When first opening any of our Segmentation extensions, you will be presented with the following screen:
If your experiment has not been fully configured or your images have not been made available yet for viewing in the Visualizer, you may not be able to create a “New Run”. Please complete your experimental design in the Designer to unlock this feature. If you have any questions please reach out to [email protected].
If we click the “New Run” button, we can run a new segmentation version through Enable’s processing pipeline. After pressing the button you should see a prompt such as the one below for creating a new segmentation version.
Biomarker selected as the Whole Cell Segmentation Approach
Dilation selected as the Whole Cell Segmentation Approach
To run your segmentation version you need to fill out all necessary fields below, and press the Create button. These fields include:
Segmentation Version name
Add a unique name for this segmentation run
Description
Add a unique description for this segmentation run.
Regions:
Here you can select a particular set of regions you would like to segment.
Nuclear Biomarker:
Here you can select specific biomarkers targeting cell nuclei. Common Nuclear biomarkers for segmentation for fluorescence microscopy include DAPI, Hoechst, anti-Histone3, and DRAQ5.
Tile Size (pixels) - Optional:
The tile size here is used to maximize segmentation processing speed. Specifying a tile size will break the image into smaller square parts, where the tile size is the length, and perform segmentation on each independent component. Tiling can speed up processing because we can parallelize our segmentation across different compute resources. In the end, we stitch the tiles back together. We recommend a tile size of no less than 2048, since smaller tile sizes increase the time needed for stitching of tile boundaries.
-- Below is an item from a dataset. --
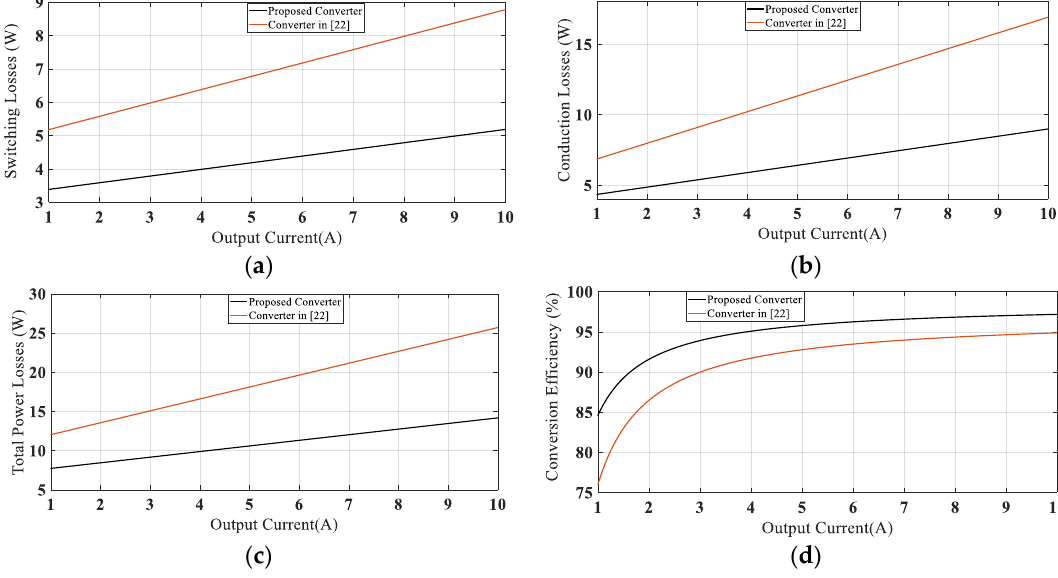
Figure 8. Comparison for ( a ) switching losses; ( b ) conduction losses; ( c ) total power losses; ( d ) conversion efficiency.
Cell Area Threshold (in microns) - Optional
A cell object’s area is used to represent cell size. For each cell object in the dilated/whole cell segmentation mask, this is derived from the area property from skimage.measure.regionprops. This threshold is used to filter cell interaction calculations—cells above the thresholded size are excluded. See the section on voronoi diagrams for more detail. The default value is $400 \mu m^2$.
Whole Cell Segmentation Approach
While the Nuclear Biomarker entered above determines where the nuclei of cells are, this approach determines where the boundaries of those cells are.
If you select “Dilation”, we dilate the nuclear mask (resolving conflicts where cell boundaries meet) to determine the cell boundary. This approach is explained in more depth below.
If you select “biomarker”, we identify cell boundaries using Mesmer, a pre-trained deep learning model. The Mesmer algorithm was trained on TissueNet, an image dataset containing >1 million paired whole-cell and nuclear annotations in numerous human tissue images. The method utilizes an input biomarker that is expressed on the cell membrane in the image. The cell membrane biomarker to be used in a segmentation extension is specified in the Whole Cell Biomarker field. This method is useful for segmenting cells with irregular shapes, where pixel dilation may not be accurate.
Number of Dilations
In the expansion method, a whole cell mask is generated from a nuclear mask by dilating the nuclear mask’s boundaries, using the scikit-image package (Python)’s function skimage.morphology.binary_dilation. Dilation occurs probabilistically for n cycles, where n is specified in num_dilations. Each dilation equates to a given area outside of the nuclear mask, which will vary based on the image resolution and approximately follows the equation: $\mu m \space dilated = \frac 1 2 (\mu m\space per \space pixel)*(number \space dilations)$. At each dilation step, each zero-valued pixel within the given area, where zero-values represent an area not classified as part of a cell, is flipped to a new cell_id value. The cell_id value is determined using a probability equal to the count of all neighboring pixels equal to the new cell_id divided by 4.
After requesting your first segmentation run, the page should reload and show a list of your running segmentation jobs in the Generated Versions table.